Camp Oven Temperatures

Assuming you already have a healthy campfire blazing, rather than try to balance your camp oven in the middle, shovel coals out of the fire to a cooking area and place the camp oven on them. The further you move from the fire, the more control you have over the heat and the more comfortable you will be while cooking. However, if you start making little piles of coals all through your campsite the one thing you will be sure to cook is the bottom of your feet. Coals will stay hot long after they stop glowing.

Do not put coals on the lid unless you are trying to brown the top of something or unless you only have access to really sad timber that only burns to ash and not coals and you just cant get any heat out of it. Some timber burns ‘hot and fast’, some burns ‘cool and long’, we recommend the stuff that burns ‘hot and long’, Gidgee wood being the ultimate in “Camp Oven Wood”.

In camp oven cooking, even the best cooks are at the mercy of raw materials. Peter,another good camp oven man, came out from the coast and was watching us prepare the evening meal, which was a big leg roast. He watched us sprinkle a shovel full of coals onto the ground and then throw the oven full of meat on it.

All this was well and good until we sat down to have a beer and recite some new poetry. Peter nearly had a fit. He thought we were going to be there all night unless we got coals packed around that oven like an anthill.

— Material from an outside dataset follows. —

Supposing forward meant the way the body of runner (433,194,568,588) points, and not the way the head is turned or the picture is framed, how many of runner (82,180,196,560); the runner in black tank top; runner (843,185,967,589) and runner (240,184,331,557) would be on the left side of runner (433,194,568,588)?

We then proceeded to have a polite discussion about the pros and cons of our different cooking styles and whose bloody place it is anyway. All became clear to Peter an hour later as he marveled over the quality of the “Gidgee” coals. They burn slow at a high, even heat, and take the guesswork out of camp oven cooking.

The shoe was on the other foot a few months later when we dropped in to sample Peter’s fine home brew. We were astounded at the amount of coals and mainly ash that he had to use on his camp oven to get anywhere. He actually has to completely bury his oven in ash and coals and replace this regularly so as to get any heat at all. The obvious problem with this is not only the amount of drinking time you miss out on while shoveling coals, but all the risk you run of getting ash and coal in your food.

So there you go, we can assure you that before long you will become an expert in judging the coal value of timber in different areas of Australia. That is why we will only describe the hotness of the oven and not the amount of coals to use in this book. You will just have to experiment.